In most cases they are not trying to hurt our feelings.  Let’s turn it around: when we are making insensitive remarks, which we don’t see this way, we don’t want to hurt them: we want to be helpful. However if the person really says: “Yes, I want to hurt your feelings!” We move on to response #4: 

4. Well, that won’t work, because I’m not going to let that in!

There is also a 5th response, but Marisa says, never say it with sarcasm:

5. Since we are sharing, did you know, critical people have most criticism reserved for themselves.

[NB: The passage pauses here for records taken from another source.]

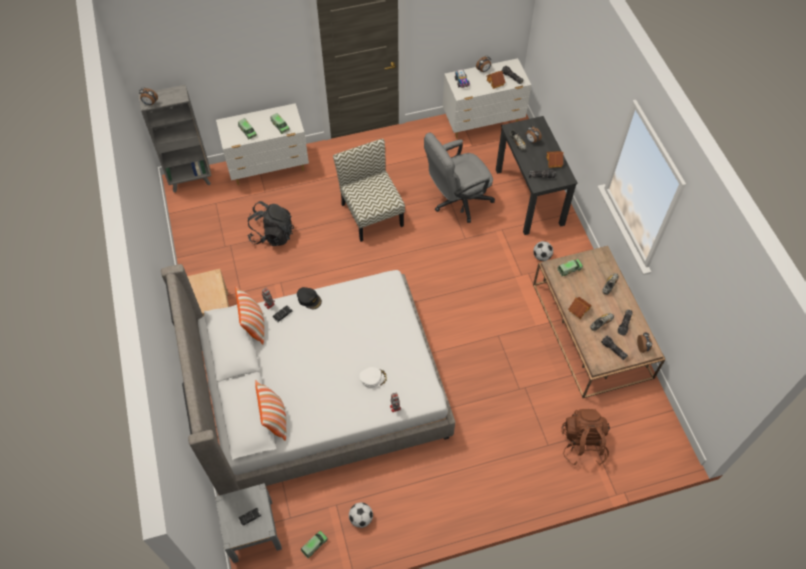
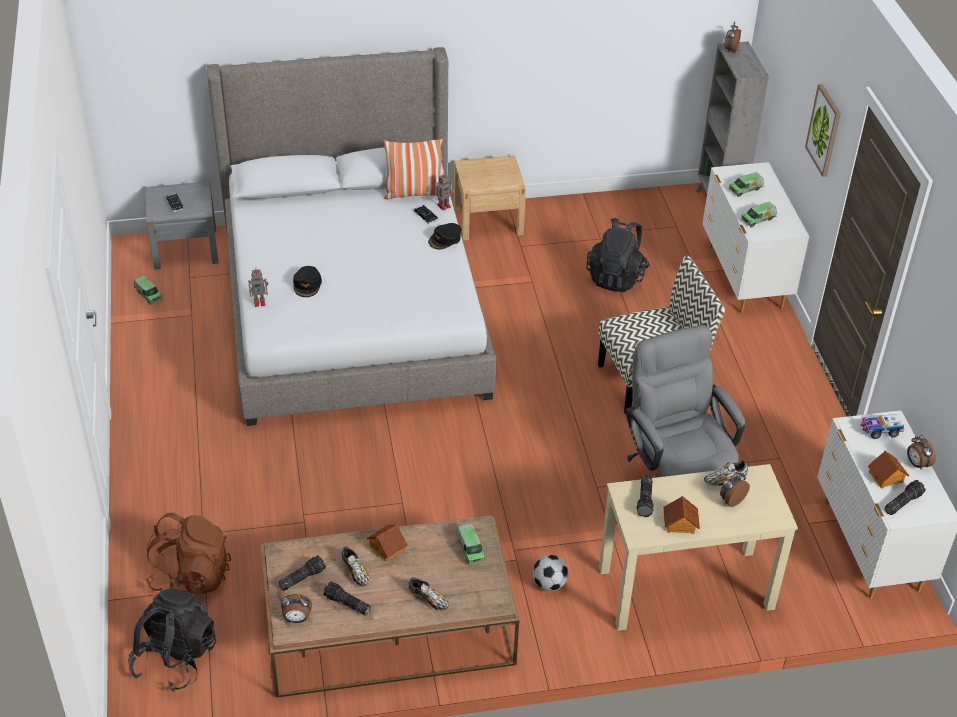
camera: 95 degrees right, 15 degrees down
(273, 51) = (824, 130): none -> picture
(275, 419) = (276, 205): pillow -> none
(361, 518) = (166, 335): football -> none
(373, 378) = (307, 284): white cap -> black cap
(529, 197) = (685, 588): black desk -> beige desk
(644, 438) = (175, 658): none -> black backpack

They don’t like themselves and they project that  dissatisfaction outwards.  So what you are showing me now, is that you are your own worst critic. 


What I would like to add is, that to use all those responses with calm, you need to practice them first and already have a higher level of confidence, than let’s say a person whose emotions and sense of self esteem is constantly thrown right and left DEPENDING on actions of other people.

You don’t want to stay at that level.

Protect your emotional boundaries, grow your sense of inner power and watch your attitude while you do it. I mention attitude, because we may do the above EITHER in the spirit of acceptance, connection and peace, OR in the spirit of separation from others,  feeling better than, being “against”.

Growing our independence from the opinions of others, will work to our benefit only if we do it in the spirit of positivity and peace.